» How to complete this task:
Within the entries below, find each line containing the word "using" and copy it.

» Records for this task:
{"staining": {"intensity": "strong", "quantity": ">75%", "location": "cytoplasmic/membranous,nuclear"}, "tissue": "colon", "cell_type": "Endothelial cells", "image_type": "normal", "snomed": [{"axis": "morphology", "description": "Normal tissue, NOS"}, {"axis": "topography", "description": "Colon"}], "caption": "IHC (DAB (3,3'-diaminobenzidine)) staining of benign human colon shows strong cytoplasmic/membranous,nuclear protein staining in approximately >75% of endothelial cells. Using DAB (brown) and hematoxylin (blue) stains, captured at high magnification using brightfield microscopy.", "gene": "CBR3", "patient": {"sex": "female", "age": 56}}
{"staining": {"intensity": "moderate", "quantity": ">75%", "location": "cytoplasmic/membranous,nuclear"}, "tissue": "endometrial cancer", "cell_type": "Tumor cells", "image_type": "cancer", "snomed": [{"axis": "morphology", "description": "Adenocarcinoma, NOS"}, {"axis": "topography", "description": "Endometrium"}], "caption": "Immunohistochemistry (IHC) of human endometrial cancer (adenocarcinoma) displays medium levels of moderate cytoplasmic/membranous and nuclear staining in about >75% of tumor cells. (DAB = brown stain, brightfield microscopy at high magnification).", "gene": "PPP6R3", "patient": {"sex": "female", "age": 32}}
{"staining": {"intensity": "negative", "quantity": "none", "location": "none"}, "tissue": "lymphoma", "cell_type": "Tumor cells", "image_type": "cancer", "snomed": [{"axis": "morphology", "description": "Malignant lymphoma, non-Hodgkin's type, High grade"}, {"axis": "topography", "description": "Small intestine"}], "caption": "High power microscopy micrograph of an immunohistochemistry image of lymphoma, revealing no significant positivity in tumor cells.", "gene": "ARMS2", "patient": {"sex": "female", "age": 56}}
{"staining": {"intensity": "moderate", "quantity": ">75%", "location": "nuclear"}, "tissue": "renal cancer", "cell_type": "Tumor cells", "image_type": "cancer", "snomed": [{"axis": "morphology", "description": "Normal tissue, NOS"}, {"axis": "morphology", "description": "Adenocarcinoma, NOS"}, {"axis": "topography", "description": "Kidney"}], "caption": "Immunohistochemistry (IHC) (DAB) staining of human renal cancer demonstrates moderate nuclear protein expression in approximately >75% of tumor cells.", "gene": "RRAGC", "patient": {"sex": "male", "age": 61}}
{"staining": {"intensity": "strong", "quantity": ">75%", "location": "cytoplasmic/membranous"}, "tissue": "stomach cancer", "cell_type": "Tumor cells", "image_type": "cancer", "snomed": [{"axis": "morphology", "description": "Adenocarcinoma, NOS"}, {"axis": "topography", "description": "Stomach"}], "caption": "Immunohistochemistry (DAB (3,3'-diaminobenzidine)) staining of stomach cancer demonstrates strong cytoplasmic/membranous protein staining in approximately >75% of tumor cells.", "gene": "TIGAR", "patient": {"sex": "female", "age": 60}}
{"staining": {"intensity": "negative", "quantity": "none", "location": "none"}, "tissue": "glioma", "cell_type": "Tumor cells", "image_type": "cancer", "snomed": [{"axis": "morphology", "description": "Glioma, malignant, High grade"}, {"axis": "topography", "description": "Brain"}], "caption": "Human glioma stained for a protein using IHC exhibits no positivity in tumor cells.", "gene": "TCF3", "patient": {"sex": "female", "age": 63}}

» Written answer:
{"staining": {"intensity": "strong", "quantity": ">75%", "location": "cytoplasmic/membranous,nuclear"}, "tissue": "colon", "cell_type": "Endothelial cells", "image_type": "normal", "snomed": [{"axis": "morphology", "description": "Normal tissue, NOS"}, {"axis": "topography", "description": "Colon"}], "caption": "IHC (DAB (3,3'-diaminobenzidine)) staining of benign human colon shows strong cytoplasmic/membranous,nuclear protein staining in approximately >75% of endothelial cells. Using DAB (brown) and hematoxylin (blue) stains, captured at high magnification using brightfield microscopy.", "gene": "CBR3", "patient": {"sex": "female", "age": 56}}
{"staining": {"intensity": "negative", "quantity": "none", "location": "none"}, "tissue": "glioma", "cell_type": "Tumor cells", "image_type": "cancer", "snomed": [{"axis": "morphology", "description": "Glioma, malignant, High grade"}, {"axis": "topography", "description": "Brain"}], "caption": "Human glioma stained for a protein using IHC exhibits no positivity in tumor cells.", "gene": "TCF3", "patient": {"sex": "female", "age": 63}}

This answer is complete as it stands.